23878 Determine differences in height for survey practice



|Title |Determine differences in height for survey practice |

|Level |4 |Credits |7 |

|Purpose |This unit standard is for people who are working, or who intend to work, in the surveying profession as|

| |a survey technician. |

| | |

| |People credited with this unit standard are able to: describe the accuracy capabilities and ranges of |

| |surveying instruments for measuring differences in height; explain methods for measuring differences in|

| |height using conventional surveying instruments; explain errors and reductions in measuring differences|

| |in height; prepare to determine vertical heights for surveying using conventional surveying |

| |instruments; record and reduce field observations for differences in height; and determine height |

| |differences and reduce levels for different topography. |

|Classification |Surveying > Survey Practice |

|Available grade |Achieved |

Guidance Information

1 The following legislation and documentation must be complied with:

Cadastral Survey Act 2002;

Price, WF, and Uren, J, Surveying for Engineers (UK: Palgrave Macmillan, 2005), available at ;

Standards specified by Land Information New Zealand are available on the geodetic information pages at ;

instrument specifications;

job specifications;

manufacturers’ instructions.

2 Definitions

GPS refers to the United States NAVSTAR GPS or Navigation Signal Timing and Ranging Global Positioning System.

Conventional surveying instruments refer to surveying instruments such as tape, steel bands, levels, sextants, theodolites and total stations, and exclude data receivers for global navigational satellite systems.

Workplace procedures refer to documented procedures specific to an enterprise which set out the quality management requirements for the business practice and activities of that enterprise.

[SUPPLIED MATERIAL]:
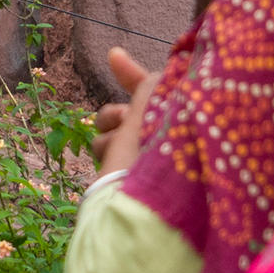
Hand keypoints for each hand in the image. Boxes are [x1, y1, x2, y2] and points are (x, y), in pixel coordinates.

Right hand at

[ACTIVITY]: From the surveying unit standard, transcribe word for word the passage that opens with the words containing "Conventional surveying instruments refer" and closes with "of that enterprise.".

[SOLVED EXERCISE]:
Conventional surveying instruments refer to surveying instruments such as tape, steel bands, levels, sextants, theodolites and total stations, and exclude data receivers for global navigational satellite systems.

Workplace procedures refer to documented procedures specific to an enterprise which set out the quality management requirements for the business practice and activities of that enterprise.